Saved data entries:
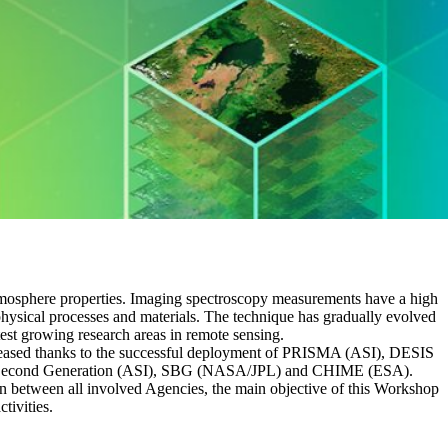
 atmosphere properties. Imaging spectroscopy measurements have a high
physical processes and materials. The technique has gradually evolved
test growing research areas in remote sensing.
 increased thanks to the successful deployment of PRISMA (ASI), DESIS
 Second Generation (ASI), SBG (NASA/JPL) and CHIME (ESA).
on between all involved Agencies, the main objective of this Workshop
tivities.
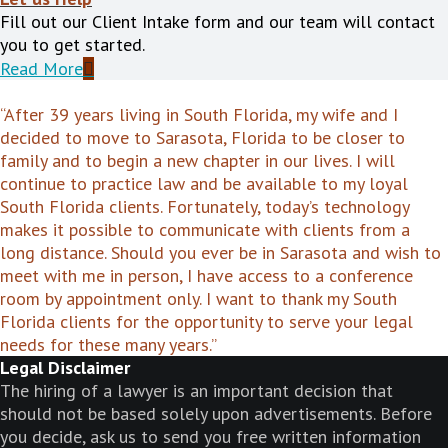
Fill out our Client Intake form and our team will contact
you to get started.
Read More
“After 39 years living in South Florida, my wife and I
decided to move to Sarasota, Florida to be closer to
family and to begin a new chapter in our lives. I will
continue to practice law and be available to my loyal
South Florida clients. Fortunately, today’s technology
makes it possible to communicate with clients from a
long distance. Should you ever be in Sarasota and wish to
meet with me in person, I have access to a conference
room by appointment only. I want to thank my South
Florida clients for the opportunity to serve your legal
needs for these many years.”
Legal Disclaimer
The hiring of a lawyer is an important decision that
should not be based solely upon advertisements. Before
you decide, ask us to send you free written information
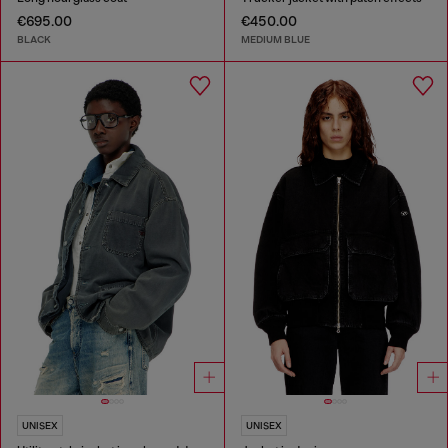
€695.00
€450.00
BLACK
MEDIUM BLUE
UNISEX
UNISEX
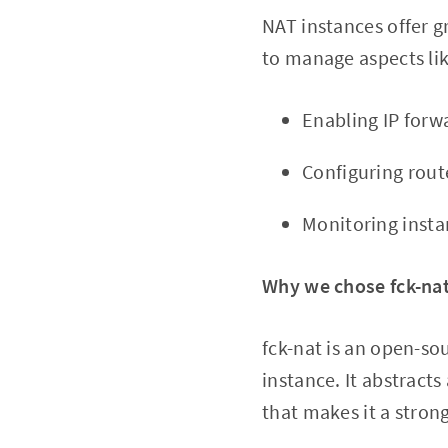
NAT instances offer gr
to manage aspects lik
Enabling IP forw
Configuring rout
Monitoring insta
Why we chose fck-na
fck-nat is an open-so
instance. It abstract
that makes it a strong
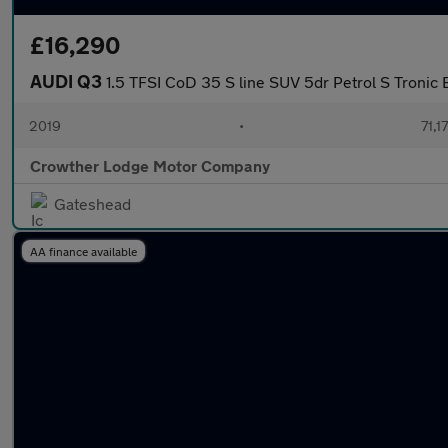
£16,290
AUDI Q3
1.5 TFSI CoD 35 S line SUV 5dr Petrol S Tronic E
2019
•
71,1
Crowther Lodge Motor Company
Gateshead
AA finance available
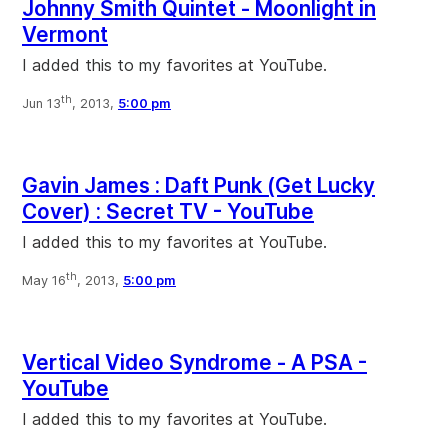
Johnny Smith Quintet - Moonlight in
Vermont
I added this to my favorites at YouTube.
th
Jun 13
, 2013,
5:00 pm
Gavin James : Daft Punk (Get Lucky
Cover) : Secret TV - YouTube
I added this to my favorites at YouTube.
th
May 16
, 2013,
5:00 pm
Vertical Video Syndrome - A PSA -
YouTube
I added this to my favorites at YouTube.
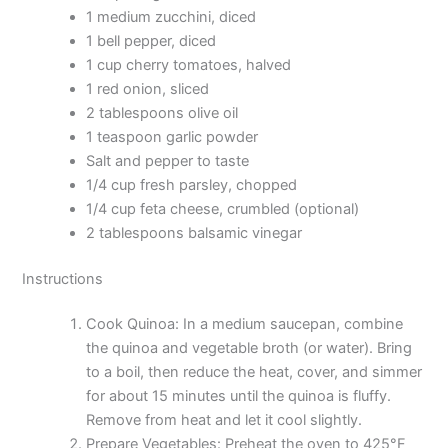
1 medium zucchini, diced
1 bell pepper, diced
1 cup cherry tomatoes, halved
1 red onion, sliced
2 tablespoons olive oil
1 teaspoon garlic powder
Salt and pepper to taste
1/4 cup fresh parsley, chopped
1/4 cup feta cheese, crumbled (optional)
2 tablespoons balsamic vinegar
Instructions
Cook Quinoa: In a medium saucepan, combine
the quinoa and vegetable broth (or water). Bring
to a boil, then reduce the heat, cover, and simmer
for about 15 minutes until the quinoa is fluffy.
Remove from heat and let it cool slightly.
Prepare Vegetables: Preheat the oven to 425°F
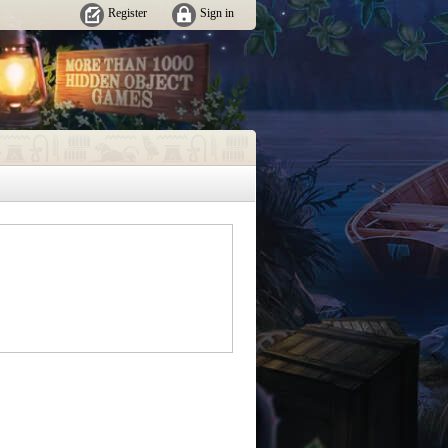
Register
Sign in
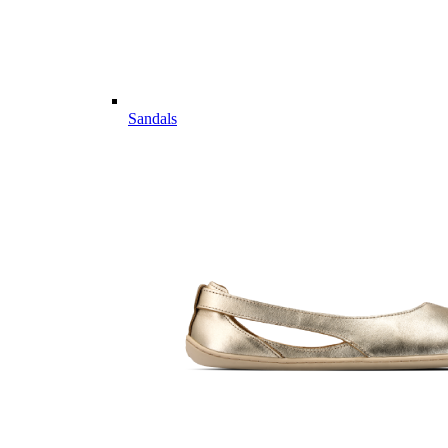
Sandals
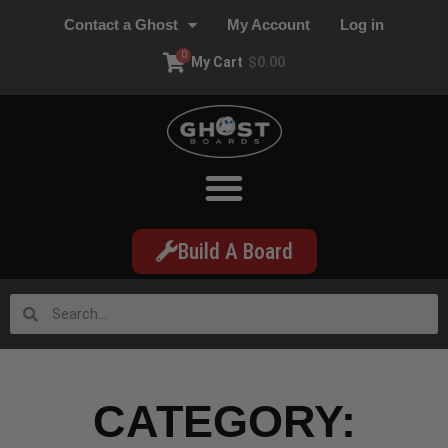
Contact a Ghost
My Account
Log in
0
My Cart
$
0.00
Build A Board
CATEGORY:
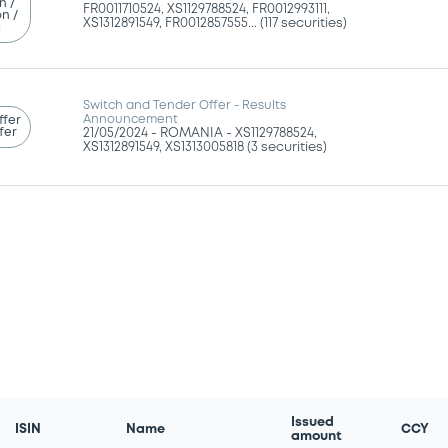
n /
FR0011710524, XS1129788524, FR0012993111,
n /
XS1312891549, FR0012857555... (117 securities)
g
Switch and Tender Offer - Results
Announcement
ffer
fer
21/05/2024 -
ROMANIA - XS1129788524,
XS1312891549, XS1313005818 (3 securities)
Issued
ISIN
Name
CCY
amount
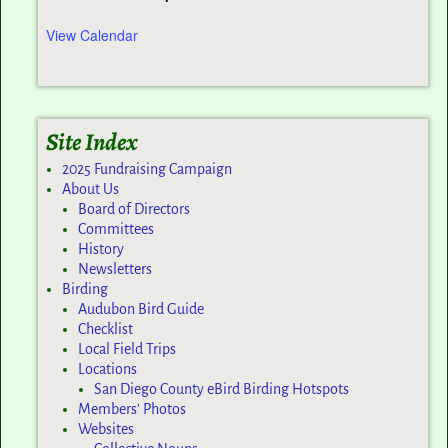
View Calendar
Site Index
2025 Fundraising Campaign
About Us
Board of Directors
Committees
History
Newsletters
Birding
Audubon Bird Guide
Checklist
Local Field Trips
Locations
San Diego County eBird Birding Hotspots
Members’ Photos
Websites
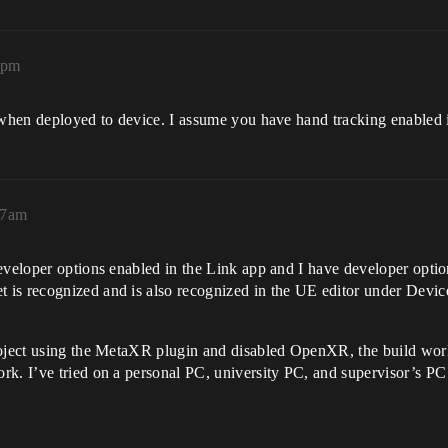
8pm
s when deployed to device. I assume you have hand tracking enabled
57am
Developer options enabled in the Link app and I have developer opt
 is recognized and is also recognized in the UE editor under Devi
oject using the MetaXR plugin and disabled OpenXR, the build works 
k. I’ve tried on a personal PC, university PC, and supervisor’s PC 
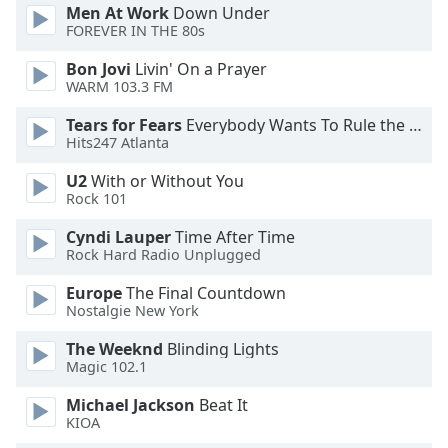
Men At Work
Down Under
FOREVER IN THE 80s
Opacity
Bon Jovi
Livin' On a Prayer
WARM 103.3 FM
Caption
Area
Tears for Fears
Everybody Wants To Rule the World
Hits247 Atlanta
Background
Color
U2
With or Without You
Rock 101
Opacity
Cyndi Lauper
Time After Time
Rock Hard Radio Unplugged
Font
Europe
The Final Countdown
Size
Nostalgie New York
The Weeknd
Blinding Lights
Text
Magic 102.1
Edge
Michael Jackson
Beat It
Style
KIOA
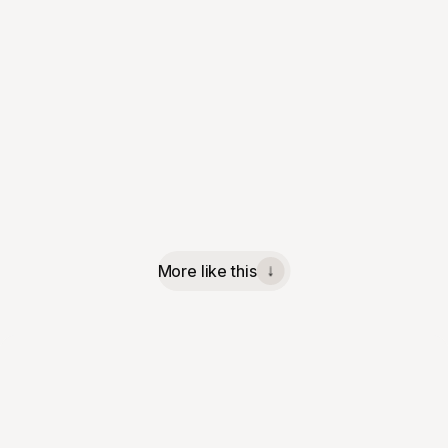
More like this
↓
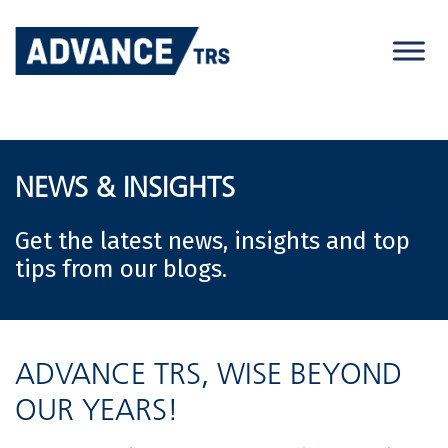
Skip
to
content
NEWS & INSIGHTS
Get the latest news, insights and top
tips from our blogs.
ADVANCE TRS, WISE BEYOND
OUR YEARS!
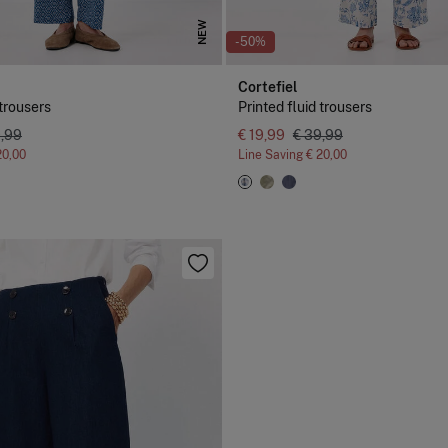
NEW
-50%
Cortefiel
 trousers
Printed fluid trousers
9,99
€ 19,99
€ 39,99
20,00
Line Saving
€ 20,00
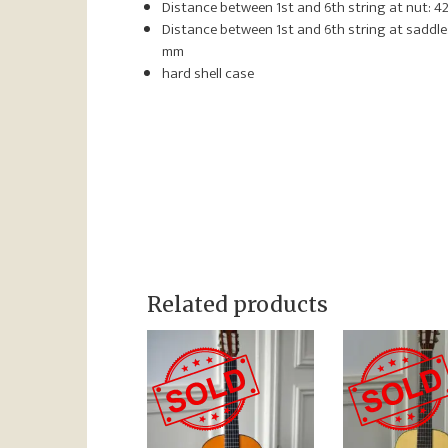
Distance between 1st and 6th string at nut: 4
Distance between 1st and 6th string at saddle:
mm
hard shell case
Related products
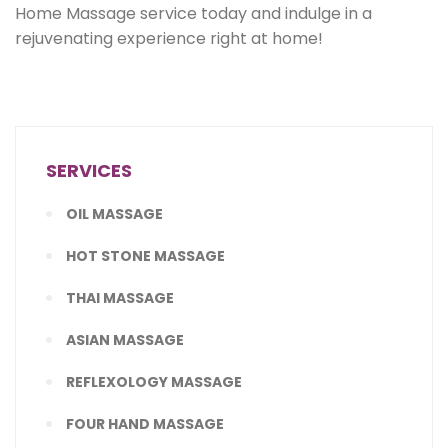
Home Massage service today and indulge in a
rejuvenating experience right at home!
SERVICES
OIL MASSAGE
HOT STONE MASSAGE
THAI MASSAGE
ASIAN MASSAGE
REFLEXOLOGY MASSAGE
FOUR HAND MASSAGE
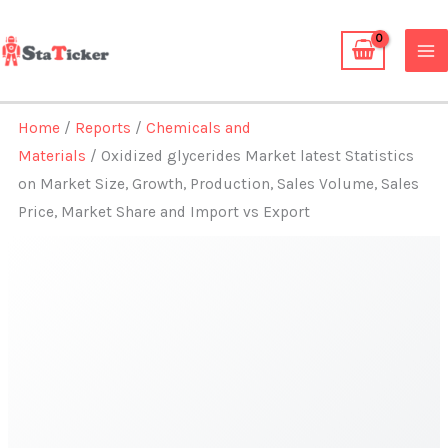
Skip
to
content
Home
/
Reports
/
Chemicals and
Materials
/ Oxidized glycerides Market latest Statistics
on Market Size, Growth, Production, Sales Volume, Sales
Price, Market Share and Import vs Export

• [REQUIRED WORK] Transcribe the text of every entry above line for line, with no changes. Leave the pictures out of your answer.

• [YOUR RESPONSE]
 atmosphere properties. Imaging spectroscopy measurements have a high
physical processes and materials. The technique has gradually evolved
test growing research areas in remote sensing.
 increased thanks to the successful deployment of PRISMA (ASI), DESIS
 Second Generation (ASI), SBG (NASA/JPL) and CHIME (ESA).
on between all involved Agencies, the main objective of this Workshop
tivities.
Fill out our Client Intake form and our team will contact
you to get started.
Read More
“After 39 years living in South Florida, my wife and I
decided to move to Sarasota, Florida to be closer to
family and to begin a new chapter in our lives. I will
continue to practice law and be available to my loyal
South Florida clients. Fortunately, today’s technology
makes it possible to communicate with clients from a
long distance. Should you ever be in Sarasota and wish to
meet with me in person, I have access to a conference
room by appointment only. I want to thank my South
Florida clients for the opportunity to serve your legal
needs for these many years.”
Legal Disclaimer
The hiring of a lawyer is an important decision that
should not be based solely upon advertisements. Before
you decide, ask us to send you free written information
€695.00
€450.00
BLACK
MEDIUM BLUE
UNISEX
UNISEX
NAT instances offer gr
to manage aspects lik
Enabling IP forw
Configuring rout
Monitoring insta
Why we chose fck-na
fck-nat is an open-so
instance. It abstract
that makes it a strong
£16,290
AUDI Q3
1.5 TFSI CoD 35 S line SUV 5dr Petrol S Tronic E
2019
•
71,1
Crowther Lodge Motor Company
Gateshead
AA finance available
Johnny Smith Quintet - Moonlight in
Vermont
I added this to my favorites at YouTube.
th
Jun 13
, 2013,
5:00 pm
Gavin James : Daft Punk (Get Lucky
Cover) : Secret TV - YouTube
I added this to my favorites at YouTube.
th
May 16
, 2013,
5:00 pm
Vertical Video Syndrome - A PSA -
YouTube
I added this to my favorites at YouTube.
1 medium zucchini, diced
1 bell pepper, diced
1 cup cherry tomatoes, halved
1 red onion, sliced
2 tablespoons olive oil
1 teaspoon garlic powder
Salt and pepper to taste
1/4 cup fresh parsley, chopped
1/4 cup feta cheese, crumbled (optional)
2 tablespoons balsamic vinegar
Instructions
Cook Quinoa: In a medium saucepan, combine
the quinoa and vegetable broth (or water). Bring
to a boil, then reduce the heat, cover, and simmer
for about 15 minutes until the quinoa is fluffy.
Remove from heat and let it cool slightly.
Prepare Vegetables: Preheat the oven to 425°F
Register
Sign in
Sandals
Contact a Ghost
My Account
Log in
0
My Cart
$
0.00
Build A Board
CATEGORY:
n /
FR0011710524, XS1129788524, FR0012993111,
n /
XS1312891549, FR0012857555... (117 securities)
g
Switch and Tender Offer - Results
Announcement
ffer
fer
21/05/2024 -
ROMANIA - XS1129788524,
XS1312891549, XS1313005818 (3 securities)
Issued
ISIN
Name
CCY
amount
View Calendar
Site Index
2025 Fundraising Campaign
About Us
Board of Directors
Committees
History
Newsletters
Birding
Audubon Bird Guide
Checklist
Local Field Trips
Locations
San Diego County eBird Birding Hotspots
Members’ Photos
Websites
8pm
s when deployed to device. I assume you have hand tracking enabled
57am
Developer options enabled in the Link app and I have developer opt
 is recognized and is also recognized in the UE editor under Devi
oject using the MetaXR plugin and disabled OpenXR, the build works 
k. I’ve tried on a personal PC, university PC, and supervisor’s PC 
Men At Work
Down Under
FOREVER IN THE 80s
Opacity
Bon Jovi
Livin' On a Prayer
WARM 103.3 FM
Caption
Area
Tears for Fears
Everybody Wants To Rule the World
Hits247 Atlanta
Background
Color
U2
With or Without You
Rock 101
Opacity
Cyndi Lauper
Time After Time
Rock Hard Radio Unplugged
Font
Europe
The Final Countdown
Size
Nostalgie New York
The Weeknd
Blinding Lights
Text
Magic 102.1
Edge
Michael Jackson
Beat It
Style
KIOA
More like this
↓
Skip
to
content
NEWS & INSIGHTS
Get the latest news, insights and top
tips from our blogs.
ADVANCE TRS, WISE BEYOND
OUR YEARS!
NEW
-50%
Cortefiel
 trousers
Printed fluid trousers
9,99
€ 19,99
€ 39,99
20,00
Line Saving
€ 20,00
Distance between 1st and 6th string at nut: 4
Distance between 1st and 6th string at saddle:
mm
hard shell case
Related products
Home Massage service today and indulge in a
rejuvenating experience right at home!
SERVICES
OIL MASSAGE
HOT STONE MASSAGE
THAI MASSAGE
ASIAN MASSAGE
REFLEXOLOGY MASSAGE
FOUR HAND MASSAGE
Skip
to
content
Home
/
Reports
/
Chemicals and
Materials
/ Oxidized glycerides Market latest Statistics
on Market Size, Growth, Production, Sales Volume, Sales
Price, Market Share and Import vs Export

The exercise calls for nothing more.